Suspecting once, during a journey, that his mule-driver had alighted to shoe his mules, only in order to have an opportunity for allowing a person they met, who was engaged in a law-suit, to speak to him, he asked him, " how much he got for shoeing his mules?" and insisted on having a share of the profit. (Alexander Thomson, Ed.)

Mulionem in itinere quodam suspicatus ad calciandas mulas desiluisse, ut adeunti litigatori spatium moramque praeberet, interrogavit quanti calciasset, et pactus est lucri partem.

The feet of horses and mules should be protected from abrasive stone floors or if a disease of the hoof. Horse sandals may also favore  pulling force of quadrupeds. It is used for pack animals rather than military cavalry. In any case we must consider the importance that  caring for the horses hooves must have for ancient peoples and transcendence that was the adoption of the shoe for it.
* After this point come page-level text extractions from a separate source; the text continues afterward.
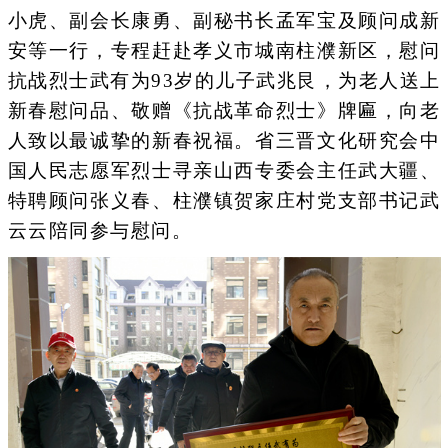
小虎、副会长康勇、副秘书长孟军宝及顾问成新
安等一行，专程赶赴孝义市城南柱濮新区，慰问
抗战烈士武有为93岁的儿子武兆艮，为老人送上
新春慰问品、敬赠《抗战革命烈士》牌匾，向老
人致以最诚挚的新春祝福。省三晋文化研究会中
国人民志愿军烈士寻亲山西专委会主任武大疆、
特聘顾问张义春、柱濮镇贺家庄村党支部书记武
云云陪同参与慰问。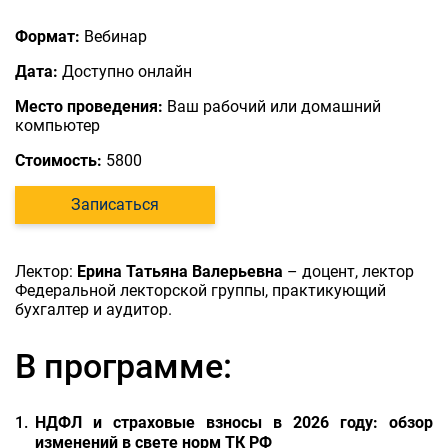
Формат:
Вебинар
Дата:
Доступно онлайн
Место проведения:
Ваш рабочий или домашний
компьютер
Стоимость:
5800
Записаться
Лектор:
Ерина Татьяна Валерьевна
– доцент, лектор
Федеральной лекторской группы, практикующий
бухгалтер и аудитор.
В программе:
НДФЛ и страховые взносы в 2026 году: обзор
изменений в свете норм ТК РФ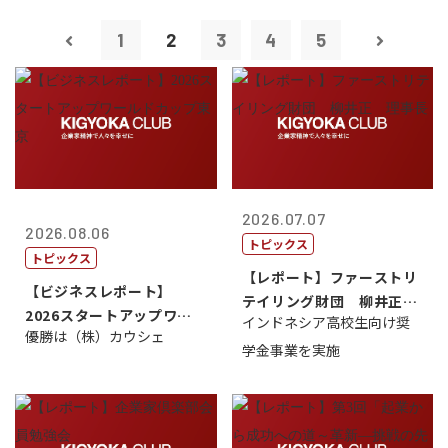
1
2
3
4
5
2026.07.07
2026.08.06
トピックス
トピックス
【レポート】ファーストリ
【ビジネスレポート】
テイリング財団 柳井正
2026スタートアップワー
インドネシア高校生向け奨
理事長
優勝は（株）カウシェ
ルドカップ東京
学金事業を実施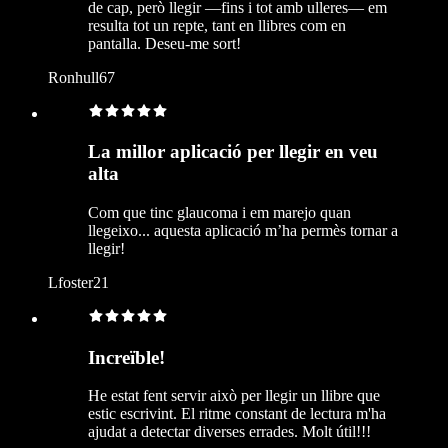
de cap, però llegir —fins i tot amb ulleres— em
resulta tot un repte, tant en llibres com en
pantalla. Deseu-me sort!
Ronhull67
La millor aplicació per llegir en veu
alta
Com que tinc glaucoma i em marejo quan
llegeixo... aquesta aplicació m’ha permès tornar a
llegir!
Lfoster21
Increïble!
He estat fent servir això per llegir un llibre que
estic escrivint. El ritme constant de lectura m'ha
ajudat a detectar diverses errades. Molt útil!!!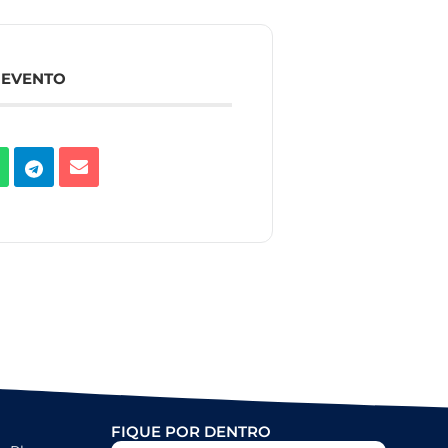
 EVENTO
FIQUE POR DENTRO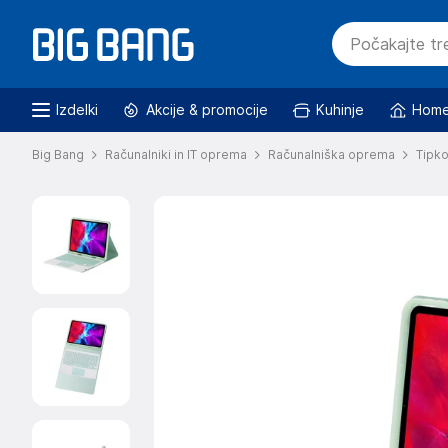
Izdelki
Akcije & promocije
Kuhinje
Home
Big Bang
Računalniki in IT oprema
Računalniška oprema
Tipk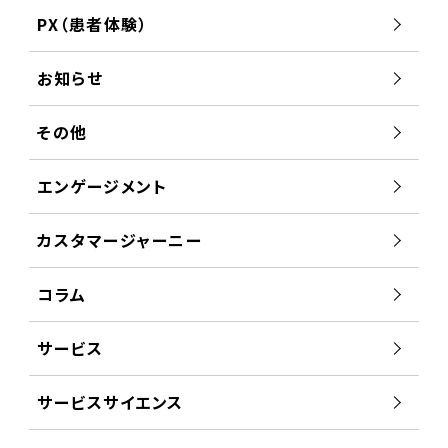
PX（患者体験）
お知らせ
その他
エンゲージメント
カスタマージャーニー
コラム
サービス
サービスサイエンス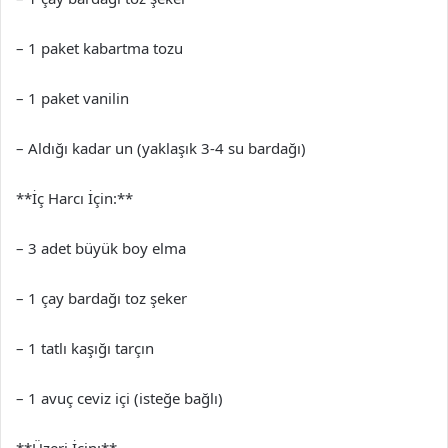
– 1 paket kabartma tozu
– 1 paket vanilin
– Aldığı kadar un (yaklaşık 3-4 su bardağı)
**İç Harcı İçin:**
– 3 adet büyük boy elma
– 1 çay bardağı toz şeker
– 1 tatlı kaşığı tarçın
– 1 avuç ceviz içi (isteğe bağlı)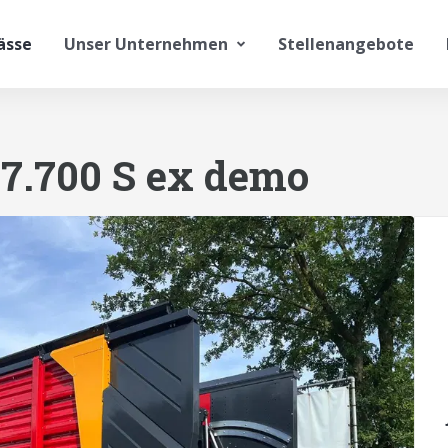
ässe
Unser Unternehmen
Stellenangebote
7.700 S ex demo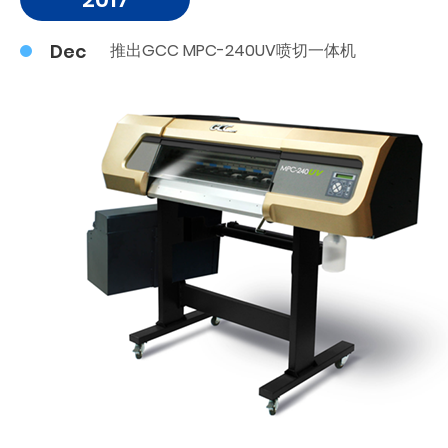
Dec
推出GCC MPC-240UV喷切一体机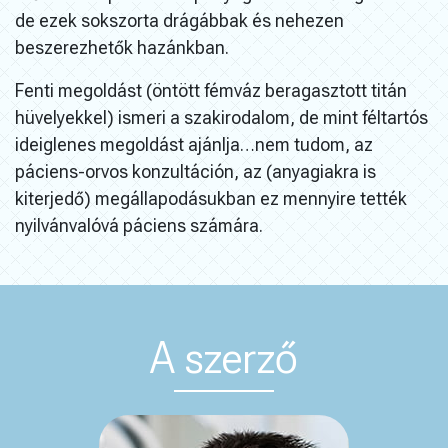
de ezek sokszorta drágábbak és nehezen
beszerezhetők hazánkban.
Fenti megoldást (öntött fémváz beragasztott titán
hüvelyekkel) ismeri a szakirodalom, de mint
féltartós
ideiglenes megoldást
ajánlja…nem tudom, az
páciens-orvos konzultáción, az (anyagiakra is
kiterjedő) megállapodásukban ez mennyire tették
nyilvánvalóvá páciens számára.
A szerző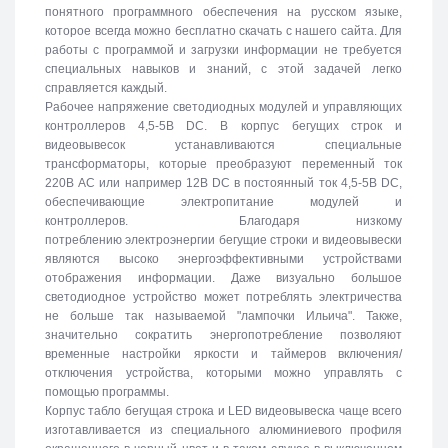
понятного программного обеспечения на русском языке,
которое всегда можно бесплатно скачать с нашего сайта. Для
работы с программой и загрузки информации не требуется
специальных навыков и знаний, с этой задачей легко
справляется каждый.
Рабочее напряжение светодиодных модулей и управляющих
контроллеров 4,5-5В DC. В корпус бегущих строк и
видеовывесок устанавливаются специальные
трансформаторы, которые преобразуют переменный ток
220В АС или например 12В DC в постоянный ток 4,5-5В DC,
обеспечивающие электропитание модулей и
контроллеров. Благодаря низкому
потреблению электроэнергии бегущие строки и видеовывески
являются высоко энергоэффективными устройствами
отображения информации. Даже визуально большое
светодиодное устройство может потреблять электричества
не больше так называемой "лампочки Ильича". Также,
значительно сократить энергопотребление позволяют
временные настройки яркости и таймеров включения/
отключения устройства, которыми можно управлять с
помощью программы.
Корпус табло бегущая строка и LED видеовывеска чаще всего
изготавливается из специального алюминиевого профиля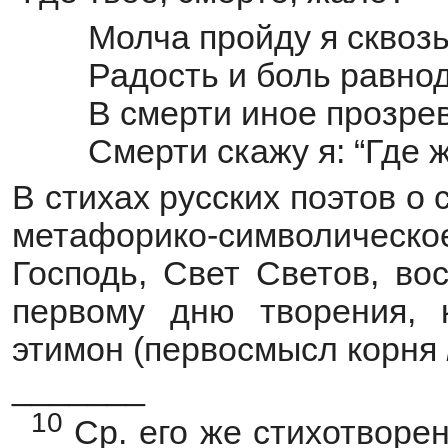
Молча пройду я сквозь
Радость и боль равно
В смерти иное прозре
Смерти скажу я: “Где 
В стихах русских поэтов о
метафорико-символическо
Господь, Свет Светов, во
первому дню творения, 
этимон (первосмысл корня
_______
10
Ср. его же стихотворен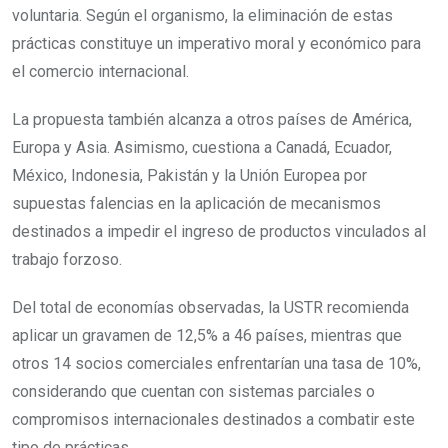
voluntaria. Según el organismo, la eliminación de estas
prácticas constituye un imperativo moral y económico para
el comercio internacional.
La propuesta también alcanza a otros países de América,
Europa y Asia. Asimismo, cuestiona a Canadá, Ecuador,
México, Indonesia, Pakistán y la Unión Europea por
supuestas falencias en la aplicación de mecanismos
destinados a impedir el ingreso de productos vinculados al
trabajo forzoso.
Del total de economías observadas, la USTR recomienda
aplicar un gravamen de 12,5% a 46 países, mientras que
otros 14 socios comerciales enfrentarían una tasa de 10%,
considerando que cuentan con sistemas parciales o
compromisos internacionales destinados a combatir este
tipo de prácticas.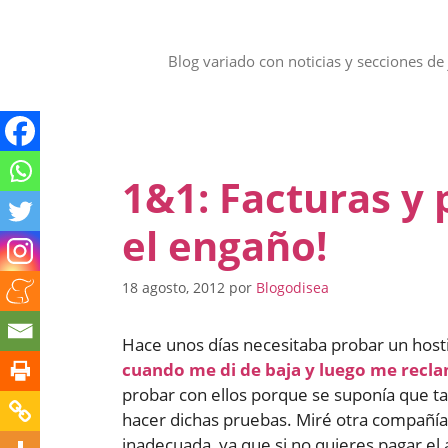
Saltar
al
contenido
Blog variado con noticias y secciones de 
1&1: Facturas y 
el engaño!
18 agosto, 2012
por
Blogodisea
Hace unos días necesitaba probar un host
cuando me di de baja y luego me recl
probar con ellos porque se suponía que ta
hacer dichas pruebas. Miré otra compañí
inadecuada, ya que si no quieres pagar el 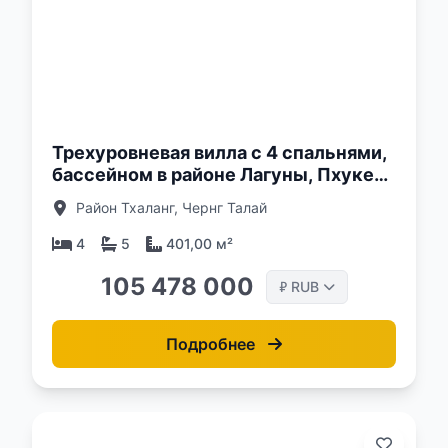
о:
Трехуровневая вилла с 4 спальнями,
бассейном в районе Лагуны, Пхукет
в комплексе Balco Lagoon
Район Тхаланг, Чернг Талай
Cherngtalay Phuket
4
5
401,00 м²
105 478 000
RUB
₽
Подробнее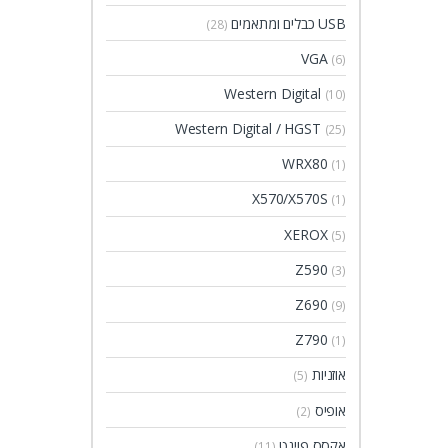
USB כבלים ומתאמים
(28)
VGA
(6)
Western Digital
(10)
Western Digital / HGST
(25)
WRX80
(1)
X570/X570S
(1)
XEROX
(5)
Z590
(3)
Z690
(9)
Z790
(1)
אוזניות
(5)
אופיס
(2)
אקסס פוינט
(11)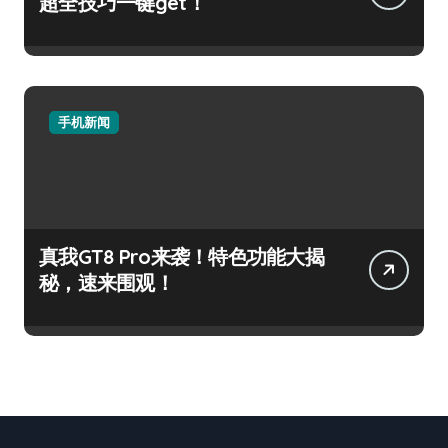
超全技巧一键get！
手机新闻
真我GT8 Pro来袭！特色功能大揭
秘，速来围观！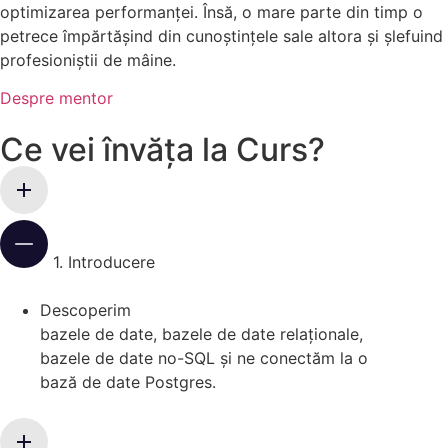
optimizarea performanței. Însă, o mare parte din timp o
petrece împărtășind din cunoștințele sale altora și șlefuind
profesioniștii de mâine.
Despre mentor
Ce vei învăța la Curs?
1. Introducere
Descoperim
bazele
de
date,
bazele
de
date
relaționale,
bazele
de
date
no-SQL și ne conectăm la o
bază
de
date
Postgres.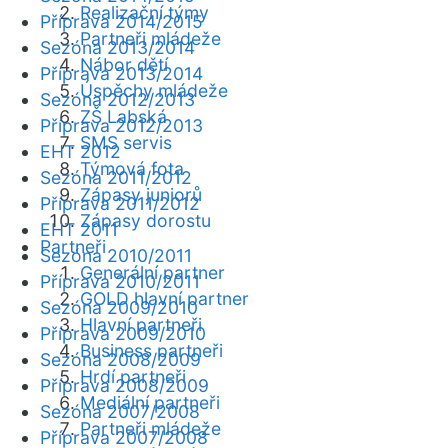
Realizační týmy
Příprava 2014/2015
Partneři mládeže
Sezóna 2013/2014
Nábor dětí
Příprava 2013/2014
Úspěchy mládeže
Sezóna 2012/2013
ZŠ Labská
Příprava 2012/2013
SMS servis
EHT 2012
Týmová fota
Sezóna 2011/2012
Zápasy juniorů
Příprava 2011/2012
Zápasy dorostu
EHT 2011
Partneři
Sezóna 2010/2011
Generální partner
Příprava 2010/2011
GOLD hlavní partner
Sezóna 2009/2010
Hlavní partneři
Příprava 2009/2010
Business partneři
Sezóna 2008/2009
Hrdí partneři
Příprava 2008/2009
Mediální partneři
Sezóna 2007/2008
Partneři mládeže
Příprava 2007/2008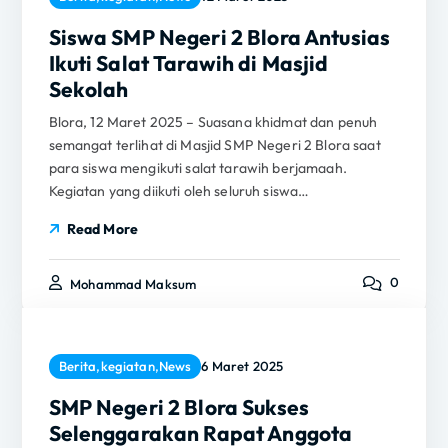
Siswa SMP Negeri 2 Blora Antusias
Ikuti Salat Tarawih di Masjid
Sekolah
Blora, 12 Maret 2025 – Suasana khidmat dan penuh
semangat terlihat di Masjid SMP Negeri 2 Blora saat
para siswa mengikuti salat tarawih berjamaah.
Kegiatan yang diikuti oleh seluruh siswa…
Read More
0
Mohammad Maksum
Berita
,
kegiatan
,
News
6 Maret 2025
SMP Negeri 2 Blora Sukses
Selenggarakan Rapat Anggota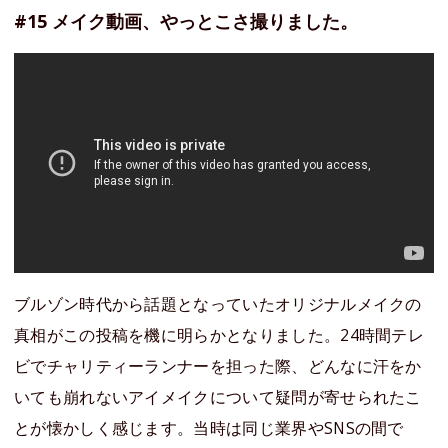
#15 メイク動画、やっとこさ撮りました。
ブルゾン時代から話題となっていたオリジナルメイクの
真相がこの投稿を機に明らかとなりました。24時間テレ
ビでチャリティーランナーを担った際、どんなに汗をか
いても崩れないアイメイクについて疑問が寄せられたこ
とが懐かしく感じます。当時は同じ業界やSNSの間で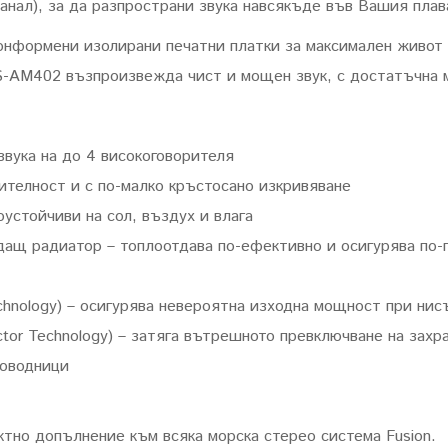
канал), за да разпространи звука навсякъде във Вашия плав
нформени изолирани печатни платки за максимален живот н
MS-AM402 възпроизвежда чист и мощен звук, с достатъчна
вука на до 4 високоговорителя
вителност и с по-малко кръстосано изкривяване
устойчиви на сол, въздух и влага
щ радиатор – топлоотдава по-ефективно и осигурява по-г
Technology) – осигурява невероятна изходна мощност при нис
ductor Technology) – затяга вътрешното превключване на зах
роводници
тно допълнение към всяка морска стерео система Fusion.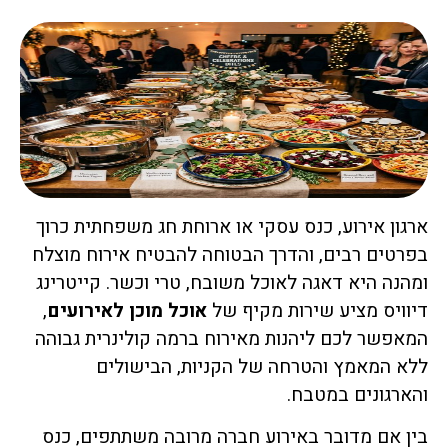
ארגון אירוע, כנס עסקי או ארוחת חג משפחתית כרוך
בפרטים רבים, והדרך הבטוחה להבטיח אירוח מוצלח
ומהנה היא דאגה לאוכל משובח, טרי וכשר. קייטרינג
דיוויס מציע שירות מקיף של
אוכל מוכן לאירועים
,
המאפשר לכם ליהנות מאירוח ברמה קולינרית גבוהה
ללא המאמץ והטרחה של הקניות, הבישולים
והארגונים במטבח.
בין אם מדובר באירוע חברה מרובה משתתפים, כנס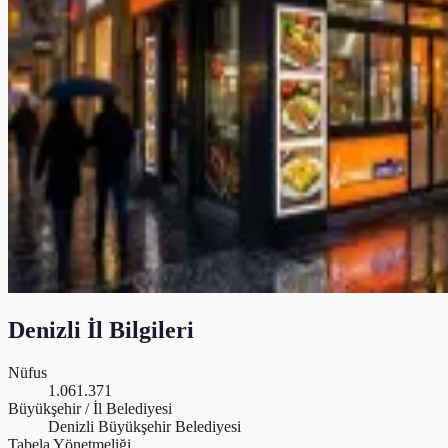
Denizli
İl Bilgileri
Nüfus
1.061.371
Büyükşehir / İl Belediyesi
Denizli Büyükşehir Belediyesi
Tabela Yönetmeliği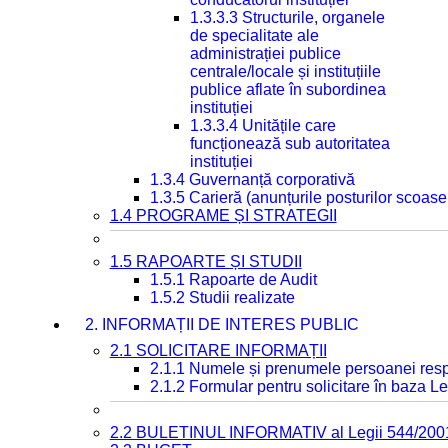
1.3.3.3 Structurile, organele
de specialitate ale
administrației publice
centrale/locale și instituțiile
publice aflate în subordinea
instituției
1.3.3.4 Unitățile care
funcționează sub autoritatea
instituției
1.3.4 Guvernanță corporativă
1.3.5 Carieră (anunțurile posturilor scoase
1.4 PROGRAME ȘI STRATEGII
1.5 RAPOARTE ȘI STUDII
1.5.1 Rapoarte de Audit
1.5.2 Studii realizate
2. INFORMAȚII DE INTERES PUBLIC
2.1 SOLICITARE INFORMAȚII
2.1.1 Numele și prenumele persoanei resp
2.1.2 Formular pentru solicitare în baza Le
2.2 BULETINUL INFORMATIV al Legii 544/200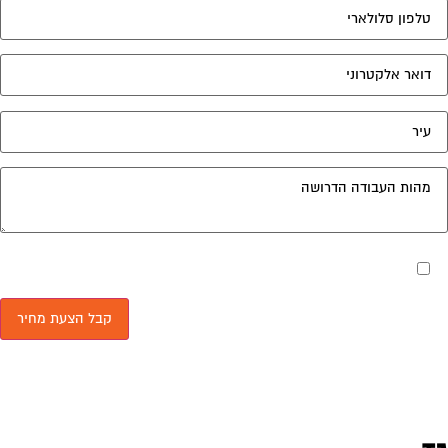
מאשר את תנאי הפרטיות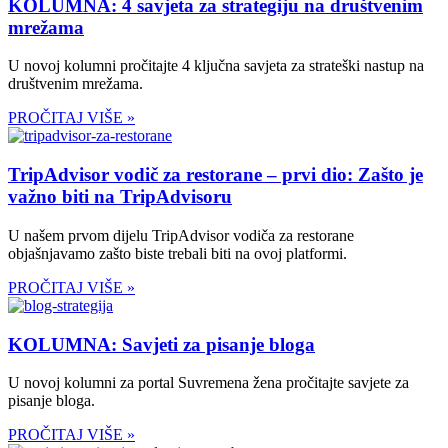
KOLUMNA: 4 savjeta za strategiju na društvenim
mrežama
U novoj kolumni pročitajte 4 ključna savjeta za strateški nastup na
društvenim mrežama.
PROČITAJ VIŠE »
TripAdvisor vodič za restorane – prvi dio: Zašto je
važno biti na TripAdvisoru
U našem prvom dijelu TripAdvisor vodiča za restorane
objašnjavamo zašto biste trebali biti na ovoj platformi.
PROČITAJ VIŠE »
KOLUMNA: Savjeti za pisanje bloga
U novoj kolumni za portal Suvremena žena pročitajte savjete za
pisanje bloga.
PROČITAJ VIŠE »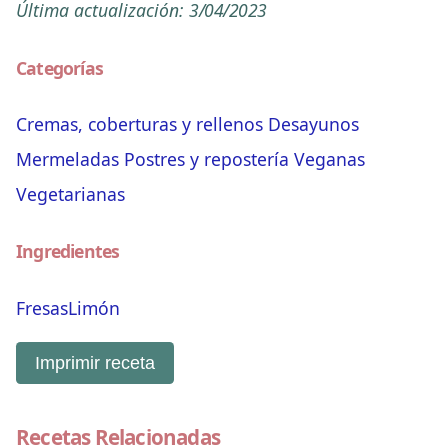
Última actualización:
3/04/2023
Categorías
Cremas, coberturas y rellenos
Desayunos
Mermeladas
Postres y repostería
Veganas
Vegetarianas
Ingredientes
Fresas
Limón
Imprimir receta
Recetas Relacionadas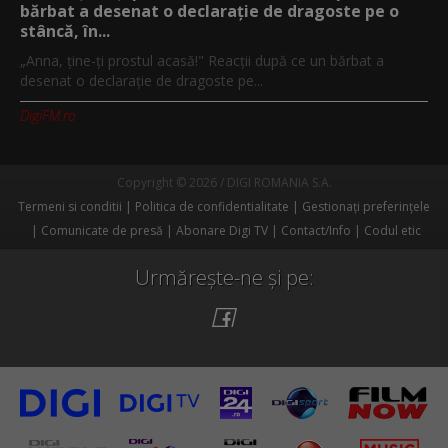
bărbat a desenat o declaraţie de dragoste pe o
stâncă, în...
„Anna, ţine-ţi prostul acasă!" Reacţii după ce un bărbat a
desenat o declaraţie de dragoste pe...
DigiFM.ro
Copyright © 2026 / DIGI ROMANIA S.A.
Termeni si conditii
Politica de confidentialitate
Gestionați preferințele
Comunicate de presă
Abonare Digi TV
Contact/Info
Codul etic
Urmărește-ne și pe:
I quote two texts that speak of these "hiposoleas" and the extravagance of Emperor Nero and his wife Poppaea. Says Pliny, Naturalis Historia, XXXIII, 49, 140:

…and it was in our own age that Poppæa, the wife of the Emperor Nero, ordered her favourite mules to be shod even with gold!

… nostraque aetate Poppaea coniunx Neronis principis soleas delicatioribus iumentis suis ex auro quoque induere iussit.

And Suetonius, Nero, 30, 3:

It is said, that he never travelled with less than a thousand baggage-carts; the mules being all shod with silver, and the drivers dressed in scarlet jackets of the finest Canusian cloth, with a numerous train of footmen, and troops of Mazacans, with bracelets on their arms, and mounted upon horses in splendid trappings. (Alexander Thomson, Ed)

Numquam minus mille carrucis fecisse iter traditur, soleis mularum argentéis, canusinatis mulionibus, armillata phalerataque Mazacum turba atque cursorum.

But horses hiposoleae or sandals are not exactly  horseshoes, which are also a metal protection adapted to the hooves, but fastened with nails. For some time it was thought that the sandals were the antecedent of the horseshoes, but  which neither the classical sources and archaeological evidence give news  before  the ninth century BC.

Now, it turns out that there are numerous findings of "horseshoes" in various Celtic and some Roman contexts.  Arises, then, the unresolved issue of whether there were horseshoes in Roman times; question still not fully resolved.

Although some excavations, especially old, offer little scientific guarantees, it seems undeniable the appearance of horseshoes at Celtic sites in central Europe and the British Isles and the Celtiberia Hispania, especially in the provinces of Soria and Guadalajara.

The Romans soon came in contact with these people. Did you meet horseshoes? Why they did not accept these to protect their animals?

In any case it is not possible to accept the natural transition from "solea" sandal, to the horseshoe, but the coexistence in different cultural contexts. It would be right at the end of the Roman Empire when it is imposing horseshoe use, which requires a good technique and good workers, until finally prevail in the Middle Ages. No doubt new excavations and careful studies give us valuable information about it.